:: Provided text ::

+ + + +

Thursday , November 21, 2024

Dwolla Aims To Speed Real-Time Payments with Alliance Data Deal for Cardless Credit

In its latest gambit to commercialize instant payment settlement, Dwolla Inc. on Tuesday unveiled a service that will let users pay online merchants using credit rather than their own money.

The service, which the Des Moines, Iowa-based alternative-payment processor is calling simply “Credit,” is intended to accelerate progress toward faster payment transfers, a long-time goal at Dwolla. “The [Dwolla] member gets instant buying power, and the recipient gets instant access to funds,” Ben Milne, founder and chief executive of the 5-year-old company, tells Digital Transactions News. “This deal will inject billions of dollars of buying power into the Dwolla network.”

The new service will also let merchants accept what are essentially cardless credit card payments without paying interchange fees. Dwolla’s usual fee structure—no fees on transactions up to $10, and 25 cents per transactions beyond $10—will apply. That contrasts sharply with typical interchange of 2% or more on transactions for small, card-not-present merchants. “We do see [the pricing] as revolutionary,” says Brian Billingsley, director of strategic business development at Alliance Data Systems Corp., the Plano, Texas-based company whose Retail Services unit will own and fund the receivables. Retail Services manages more than 120 cobranded and private-label card programs.

Milne says Credit is starting out in beta and will be phased in with users in stages to help control credit risk. And, while users can currently tap their Dwolla accounts to pay each other as well as online sellers, only online merchants will be eligible to receive Credit payments to begin with. “I do see person-to-person [payments] being made available long-term,” Milne says.

Dwolla is tightlipped about its user and merchant counts. Milne says more than 20,000 merchants now accept payments through the system. The last figure it gave for consumer account holders was just over 250,000, a number Milne says has now been exceeded “significantly.” About 40 online sellers have been accepted for the Credit beta.

+ + + +

Please copy out the stretch of the Dwolla article from "Milne says Credit" through "the Credit beta.", word for word.

+ + + +

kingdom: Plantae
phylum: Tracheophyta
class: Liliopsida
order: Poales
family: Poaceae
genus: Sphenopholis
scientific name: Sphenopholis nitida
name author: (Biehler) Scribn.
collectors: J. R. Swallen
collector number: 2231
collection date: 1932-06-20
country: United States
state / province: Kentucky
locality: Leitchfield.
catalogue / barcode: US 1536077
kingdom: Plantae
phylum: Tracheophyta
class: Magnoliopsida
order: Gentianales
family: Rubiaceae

+ + + +

:: Result ::
Milne says Credit is starting out in beta and will be phased in with users in stages to help control credit risk. And, while users can currently tap their Dwolla accounts to pay each other as well as online sellers, only online merchants will be eligible to receive Credit payments to begin with. “I do see person-to-person [payments] being made available long-term,” Milne says.

Dwolla is tightlipped about its user and merchant counts. Milne says more than 20,000 merchants now accept payments through the system. The last figure it gave for consumer account holders was just over 250,000, a number Milne says has now been exceeded “significantly.” About 40 online sellers have been accepted for the Credit beta.